There is a real sense of community here. When Dylan Roof shot up our church, he wanted a race war. Instead, we all held hands across our largest bridge in a symbol of unity and love. It was one of the most amazing things that I have ever witnessed involving hope for humanity. There is also a large gay community. It’s a very artsy place. Architecture, and the arts are everywhere.

We are a group of islands. Each one a bit different than the other. I’m sure you could find a place you like.

Come visit. You’ll see what I mean.

Good luck with whatever you do.

Peace n love.

Dutchess_III's avatar

@cheebdragon Well hello there! First @ItalianPrincess1217, now you! Is this old home week? Good to see you!!

JLeslie's avatar

@ItalianPrincess1217 definitely check city temperature averages while your doing your research. The info is easy to find. Here is one site: that site has a graph also, which is an easy visual.

Nashville and more east will be more moderate, because it’s higher in the mountains. I lived in Memphis, which is hotter.

The coasts are cooler than the interior in the summer. Daytona will be cooler than Orlando in the summer.

Same goes for NC, if you go west to Asheville it should be not quite as hot, because it’s higher elevation. The coast of the state on the Atlantic will also be better than Raleigh, which is towards the center of the state.

Look up your current city and see how the cities compare. The winter will feel much milder to you if you are in NC and south. Anything north of NC I don’t know if it would be worth it to you.
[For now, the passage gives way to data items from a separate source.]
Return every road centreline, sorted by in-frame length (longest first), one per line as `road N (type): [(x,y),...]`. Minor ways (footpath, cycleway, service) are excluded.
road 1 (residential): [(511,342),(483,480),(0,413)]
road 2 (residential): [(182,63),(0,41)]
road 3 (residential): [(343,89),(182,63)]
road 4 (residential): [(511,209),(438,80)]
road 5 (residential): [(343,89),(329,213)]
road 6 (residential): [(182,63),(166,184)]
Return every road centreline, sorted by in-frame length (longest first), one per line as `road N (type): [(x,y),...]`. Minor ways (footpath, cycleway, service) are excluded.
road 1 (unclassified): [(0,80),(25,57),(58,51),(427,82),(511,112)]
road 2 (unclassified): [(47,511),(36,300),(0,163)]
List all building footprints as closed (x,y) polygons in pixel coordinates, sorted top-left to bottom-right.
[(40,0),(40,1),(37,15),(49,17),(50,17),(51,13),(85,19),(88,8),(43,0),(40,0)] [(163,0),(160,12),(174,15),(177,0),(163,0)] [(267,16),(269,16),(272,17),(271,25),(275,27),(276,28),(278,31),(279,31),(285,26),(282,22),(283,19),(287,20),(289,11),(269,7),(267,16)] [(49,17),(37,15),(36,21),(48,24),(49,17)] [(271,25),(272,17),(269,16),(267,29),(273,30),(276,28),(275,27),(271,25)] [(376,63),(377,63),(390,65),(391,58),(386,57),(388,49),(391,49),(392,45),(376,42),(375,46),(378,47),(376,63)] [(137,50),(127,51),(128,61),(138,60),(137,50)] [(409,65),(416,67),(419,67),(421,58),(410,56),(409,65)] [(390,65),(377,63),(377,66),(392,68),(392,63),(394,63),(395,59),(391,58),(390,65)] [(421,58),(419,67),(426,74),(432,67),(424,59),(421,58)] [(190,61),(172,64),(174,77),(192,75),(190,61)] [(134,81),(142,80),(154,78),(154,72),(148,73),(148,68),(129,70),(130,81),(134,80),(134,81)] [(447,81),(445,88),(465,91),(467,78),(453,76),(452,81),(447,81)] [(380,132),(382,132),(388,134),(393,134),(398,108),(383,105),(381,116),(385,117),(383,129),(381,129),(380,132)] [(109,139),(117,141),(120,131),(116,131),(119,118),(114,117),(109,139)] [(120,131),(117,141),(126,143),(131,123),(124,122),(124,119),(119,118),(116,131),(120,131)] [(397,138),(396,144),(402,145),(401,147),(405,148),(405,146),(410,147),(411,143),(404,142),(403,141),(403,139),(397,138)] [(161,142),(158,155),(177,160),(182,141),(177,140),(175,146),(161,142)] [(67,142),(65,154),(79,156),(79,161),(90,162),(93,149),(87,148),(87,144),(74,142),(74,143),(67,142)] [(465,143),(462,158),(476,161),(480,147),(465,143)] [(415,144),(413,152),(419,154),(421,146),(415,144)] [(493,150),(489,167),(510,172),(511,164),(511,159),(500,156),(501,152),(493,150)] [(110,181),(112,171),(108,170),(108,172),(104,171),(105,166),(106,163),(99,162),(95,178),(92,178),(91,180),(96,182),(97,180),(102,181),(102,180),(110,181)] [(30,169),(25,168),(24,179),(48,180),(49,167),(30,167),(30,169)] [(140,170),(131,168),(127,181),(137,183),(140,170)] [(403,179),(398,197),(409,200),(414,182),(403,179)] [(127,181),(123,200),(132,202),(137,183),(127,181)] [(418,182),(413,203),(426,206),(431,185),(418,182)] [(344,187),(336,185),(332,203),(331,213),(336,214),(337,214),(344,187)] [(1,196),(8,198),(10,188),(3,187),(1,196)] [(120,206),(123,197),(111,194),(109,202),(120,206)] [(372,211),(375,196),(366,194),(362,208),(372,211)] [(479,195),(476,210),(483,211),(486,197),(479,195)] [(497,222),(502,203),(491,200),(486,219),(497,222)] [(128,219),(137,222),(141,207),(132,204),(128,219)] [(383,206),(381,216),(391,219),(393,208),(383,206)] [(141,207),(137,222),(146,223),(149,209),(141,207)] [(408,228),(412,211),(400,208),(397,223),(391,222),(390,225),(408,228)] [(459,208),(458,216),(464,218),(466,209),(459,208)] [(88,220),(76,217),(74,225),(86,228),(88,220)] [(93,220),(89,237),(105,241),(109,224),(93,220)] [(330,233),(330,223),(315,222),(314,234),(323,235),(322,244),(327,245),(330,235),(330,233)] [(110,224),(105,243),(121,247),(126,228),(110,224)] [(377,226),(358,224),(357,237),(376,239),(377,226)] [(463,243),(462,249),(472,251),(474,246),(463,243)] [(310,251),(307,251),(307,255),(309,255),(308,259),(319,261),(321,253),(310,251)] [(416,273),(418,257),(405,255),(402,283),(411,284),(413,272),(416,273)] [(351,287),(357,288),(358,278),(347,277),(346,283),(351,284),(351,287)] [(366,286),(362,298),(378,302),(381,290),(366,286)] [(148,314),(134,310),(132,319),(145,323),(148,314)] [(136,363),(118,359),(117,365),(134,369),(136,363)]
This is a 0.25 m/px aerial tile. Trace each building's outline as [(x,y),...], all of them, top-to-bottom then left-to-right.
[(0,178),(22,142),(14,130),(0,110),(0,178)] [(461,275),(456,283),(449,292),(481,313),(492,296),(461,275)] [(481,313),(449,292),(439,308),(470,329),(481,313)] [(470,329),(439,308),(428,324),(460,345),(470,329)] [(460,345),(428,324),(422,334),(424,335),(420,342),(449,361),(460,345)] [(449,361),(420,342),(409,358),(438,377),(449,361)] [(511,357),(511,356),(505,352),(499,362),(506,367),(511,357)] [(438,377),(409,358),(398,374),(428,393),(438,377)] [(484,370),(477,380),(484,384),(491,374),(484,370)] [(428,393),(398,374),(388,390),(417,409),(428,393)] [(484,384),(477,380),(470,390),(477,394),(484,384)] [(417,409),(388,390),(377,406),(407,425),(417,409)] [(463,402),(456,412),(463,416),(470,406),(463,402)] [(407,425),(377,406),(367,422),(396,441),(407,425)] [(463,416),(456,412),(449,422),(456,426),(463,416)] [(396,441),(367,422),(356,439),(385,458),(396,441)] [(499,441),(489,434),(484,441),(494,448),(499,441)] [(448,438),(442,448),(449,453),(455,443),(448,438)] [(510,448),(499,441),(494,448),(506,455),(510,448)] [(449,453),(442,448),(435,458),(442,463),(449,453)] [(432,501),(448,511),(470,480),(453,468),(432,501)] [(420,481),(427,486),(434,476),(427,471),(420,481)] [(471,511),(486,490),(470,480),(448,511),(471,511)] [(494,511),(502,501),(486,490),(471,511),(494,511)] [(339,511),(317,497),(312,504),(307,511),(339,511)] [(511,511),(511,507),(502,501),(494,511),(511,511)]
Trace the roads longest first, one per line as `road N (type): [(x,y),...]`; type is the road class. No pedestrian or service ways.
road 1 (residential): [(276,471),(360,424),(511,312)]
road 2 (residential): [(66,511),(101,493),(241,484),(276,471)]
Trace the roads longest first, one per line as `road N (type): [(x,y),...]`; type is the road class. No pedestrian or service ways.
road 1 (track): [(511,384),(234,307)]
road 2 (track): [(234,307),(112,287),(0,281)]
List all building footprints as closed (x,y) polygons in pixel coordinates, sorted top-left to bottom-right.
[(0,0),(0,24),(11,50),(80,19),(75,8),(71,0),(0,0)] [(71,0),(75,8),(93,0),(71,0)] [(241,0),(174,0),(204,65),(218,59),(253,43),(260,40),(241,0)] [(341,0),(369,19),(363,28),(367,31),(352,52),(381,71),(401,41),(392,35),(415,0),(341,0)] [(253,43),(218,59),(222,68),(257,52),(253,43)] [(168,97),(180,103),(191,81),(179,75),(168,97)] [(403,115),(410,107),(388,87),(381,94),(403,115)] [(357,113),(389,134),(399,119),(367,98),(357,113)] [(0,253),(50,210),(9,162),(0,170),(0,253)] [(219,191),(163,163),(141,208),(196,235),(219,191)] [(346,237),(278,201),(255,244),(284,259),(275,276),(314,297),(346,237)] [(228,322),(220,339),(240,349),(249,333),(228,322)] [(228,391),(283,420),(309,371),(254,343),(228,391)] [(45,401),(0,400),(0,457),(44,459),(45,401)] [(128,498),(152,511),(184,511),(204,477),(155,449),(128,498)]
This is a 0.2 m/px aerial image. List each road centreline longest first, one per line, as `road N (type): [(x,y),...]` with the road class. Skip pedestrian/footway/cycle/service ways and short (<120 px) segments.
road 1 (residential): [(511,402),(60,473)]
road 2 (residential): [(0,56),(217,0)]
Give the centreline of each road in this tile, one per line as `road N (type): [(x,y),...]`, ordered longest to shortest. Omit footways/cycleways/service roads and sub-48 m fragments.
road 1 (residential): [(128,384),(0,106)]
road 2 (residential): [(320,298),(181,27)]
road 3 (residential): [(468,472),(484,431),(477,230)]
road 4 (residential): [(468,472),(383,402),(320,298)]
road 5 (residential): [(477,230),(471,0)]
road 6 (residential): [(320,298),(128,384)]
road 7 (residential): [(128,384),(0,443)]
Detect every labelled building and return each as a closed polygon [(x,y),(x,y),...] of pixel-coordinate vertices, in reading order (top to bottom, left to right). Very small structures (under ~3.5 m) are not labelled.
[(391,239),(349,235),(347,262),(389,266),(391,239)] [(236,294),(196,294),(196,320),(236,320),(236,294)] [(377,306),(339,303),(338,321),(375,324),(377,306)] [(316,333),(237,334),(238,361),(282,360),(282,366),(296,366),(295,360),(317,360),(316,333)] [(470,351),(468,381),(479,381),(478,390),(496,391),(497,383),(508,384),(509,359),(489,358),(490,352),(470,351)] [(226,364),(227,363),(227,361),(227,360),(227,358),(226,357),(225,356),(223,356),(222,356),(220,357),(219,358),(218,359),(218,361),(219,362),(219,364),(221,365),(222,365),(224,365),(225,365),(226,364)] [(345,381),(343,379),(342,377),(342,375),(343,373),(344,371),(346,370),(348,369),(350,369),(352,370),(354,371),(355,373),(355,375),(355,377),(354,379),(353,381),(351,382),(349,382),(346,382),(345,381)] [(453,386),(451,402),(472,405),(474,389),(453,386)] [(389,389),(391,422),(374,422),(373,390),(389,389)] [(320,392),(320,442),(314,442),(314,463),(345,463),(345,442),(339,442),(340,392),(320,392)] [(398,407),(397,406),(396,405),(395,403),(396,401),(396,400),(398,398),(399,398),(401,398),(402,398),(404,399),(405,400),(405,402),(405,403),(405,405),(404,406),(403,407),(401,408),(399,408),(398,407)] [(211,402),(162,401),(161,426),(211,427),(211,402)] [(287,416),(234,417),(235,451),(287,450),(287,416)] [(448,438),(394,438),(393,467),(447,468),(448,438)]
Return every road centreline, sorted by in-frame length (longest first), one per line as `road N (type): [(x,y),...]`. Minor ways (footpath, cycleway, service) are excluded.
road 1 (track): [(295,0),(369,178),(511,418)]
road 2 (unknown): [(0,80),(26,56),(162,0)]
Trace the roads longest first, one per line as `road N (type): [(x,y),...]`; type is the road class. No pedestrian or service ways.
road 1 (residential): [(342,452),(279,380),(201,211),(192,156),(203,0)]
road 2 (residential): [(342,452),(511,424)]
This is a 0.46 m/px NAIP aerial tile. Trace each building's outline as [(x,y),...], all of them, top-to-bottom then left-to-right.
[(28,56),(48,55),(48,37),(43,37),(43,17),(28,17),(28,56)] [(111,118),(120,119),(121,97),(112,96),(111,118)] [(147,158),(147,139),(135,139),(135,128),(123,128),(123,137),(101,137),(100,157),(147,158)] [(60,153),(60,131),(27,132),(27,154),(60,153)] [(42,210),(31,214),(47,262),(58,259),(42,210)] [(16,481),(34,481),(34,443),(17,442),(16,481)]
For me personally, I feel like living in the warm changes my life. Makes me happy. I know a lot of people who feel like me. It feels like an every day vacation to me. BUT, since you have young children, I think it’s really great that they are near their grandparents and aunts and uncles, and so that’s a really hard decision.

MollyMcGuire's avatar

Yes I did. Go. Live your life. Send the kids to grandpa for the summer. Wonderful set up there! Imagine what the world would be like if no one ever left their hometown.

LadyMarissa's avatar

Actually, IMHO the world was better off when we never moved further than a mile from home. Have a problem & not be able to get home on time, the kids could run over to Grandmother, Aunt/uncle, or cousin’s house & you knew they’d be safe & fed until you could get home. We knew who we could trust. We knew the true meaning of love. I kind of miss it!!!

Dutchess_III's avatar

My husband and I really, REALLY want to move to the same tiny town my son and his family live in. I just want to have kids coming over unexpectedly to eat or whatever.

LadyMarissa's avatar

When I was young, I couldn’t wait to move away from my nosy family. Now I miss having them close by. I don’t need a free baby sitter for my kids…I need one for me!!!

Dutchess_III's avatar

My folks divorced when I was 19. One moved to Florida, the other to Seattle and my younger sister and I were left high and dry here in Kansas.

LadyMarissa's avatar

I was fortunate, my parents were together for 75 years & married for 65 years of those years. We lived on my Grandparents farm in the beginning of my life. Then we moved about ½ mile away. I never got away with anything & I never had to worry about somebody not knowing about what I was doing.

Darth_Algar's avatar

Frankly, most of my relatives are just awful, stifling, petty and judgmental people. Users and abusers. Best decision I ever made was to get far away from that town.